Apachebench results were generated with variations on the following (for local/ext):
ab -n 10 -c 1 http://nodejs.example.com/
and variations of the line below (for localhost):
ab -n 10 -c 1 -H 'Host: nodejs.example.com' http://127.0.0.1:8001/
Remote tests were run on a Windows 7 box – and really didn’t do too well.
My results are as follows:
Time per Request (ms) [Requests: Concurrent/Total] |
|||||
Target | 1/10 | 10/100 | 10/1000 | 100/1000 | 100/10000 |
nginx (localhost, nodejs) | 0.55 | 4 (0.40) | 4 (0.42) | 40 (0.42) | 52 (0.53) |
nginx (local/ext, nodejs) | 1.86 | 6 (0.62) | 7 (0.73) | 58 (0.60) | 61 (0.62) |
nodejs (local/ext) | 1.67 | 5 (0.51) | 6 (0.56) | 45 (0.48) | 49 (0.49) |
nodejs (localhost) | 0.44 | 3 (0.30) | 3 (0.26) | 24 (0.25) | 27 (0.27) |
nginx (local/ext, static) | 1.47 | 2 (0.22) | 2 (0.22) | 19 (0.20) | 19 (0.20) |
nginx (localhost, static) | 0.17 | 2 (0.16) | 2 (0.20) | 16 (0.17) | 15 (0.16) |
apache (localhost, static) | 0.28 | 2 (0.23) | 2 (0.23) | 21 (0.23) | 37 (0.37) |
apache (localhost, php) | 0.76 | 5 (0.56) | 6 (0.59) | 66 (0.69) | 61 (0.62) |
nginx (remote, nodejs) | 168 | 830 (87.2) | 915 (92) | 10256 (106.9) |
—- |
nodejs (remote, nodejs) | 170 | 831 (87.9) | 1437 (144.7) | 12249 (127.6) |
—- |
Notes:
- All values are the mean result, in milliseconds (ms)
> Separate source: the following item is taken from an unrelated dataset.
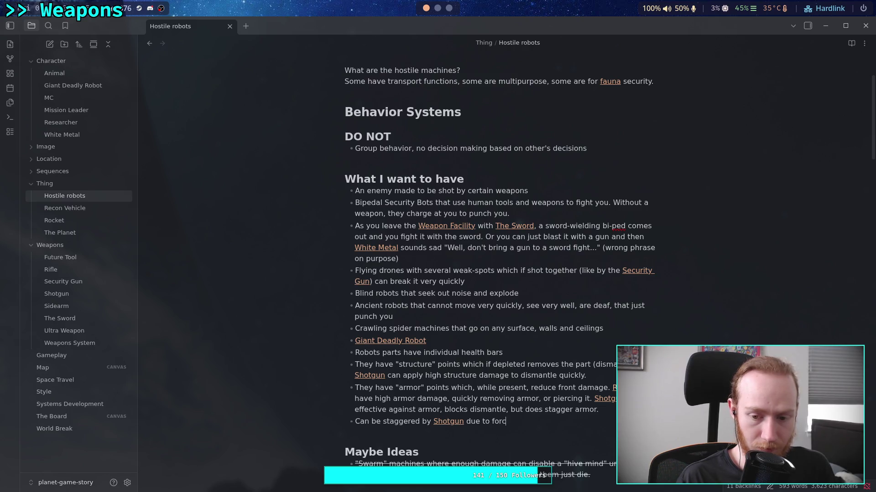
{"action": "key", "text": "BackSpace"}
{"action": "key", "text": "BackSpace"}
{"action": "key", "text": "BackSpace"}
{"action": "type", "text": "s"}
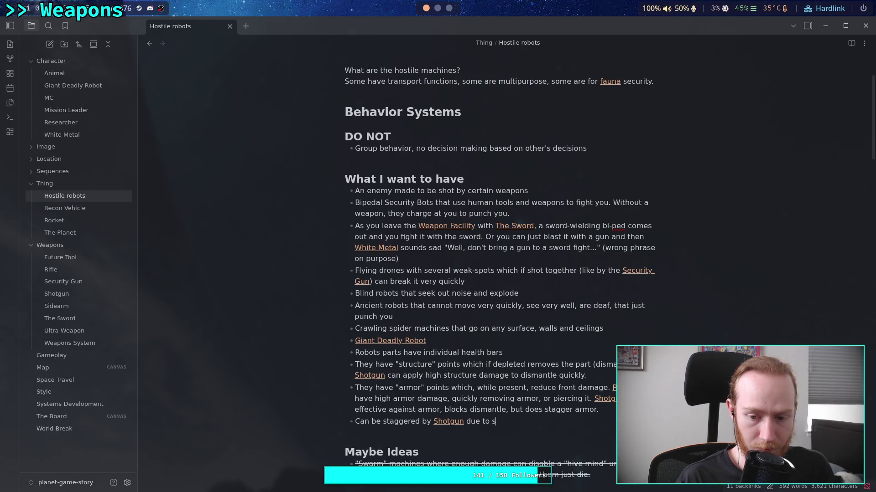
{"action": "type", "text": "pread out"}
- The columns are Requests (Concurrent/Total)
- Values in brackets are the mean result across all concurrent requests
- nginx/nodejs/apache means a connection directly to nginx/nodejs/apache
- localhost means that the script was accessed on the loopback interface
- local/ext means that the script was accessed from the local machine, via the external IP address
- static means that a textfile containing ‘Hello World’ was served
- remote means apachebench running on my computer at home, connecting to the server over the internet
- php means that a php file that output a text header and ‘Hello World’ was served (via FastCGI)
-
<?php header ("Content-Type: text/plain"); echo "Hello World\n"; ?>
-
Concluding Remarks
While I don’t see this replacing Apache/PHP anytime soon, it is likely something that has the potential to work well in tandem with the traditional LAMP stack (probably with a NoSQL DB as well). Initial benchmarks look good – coming in a good bit faster than PHP for a simple output. In the above tests, CPU and memory usage stayed low, until the 100 concurrency level, which saw a noticeable, albeit short-lived, spike in CPU usage.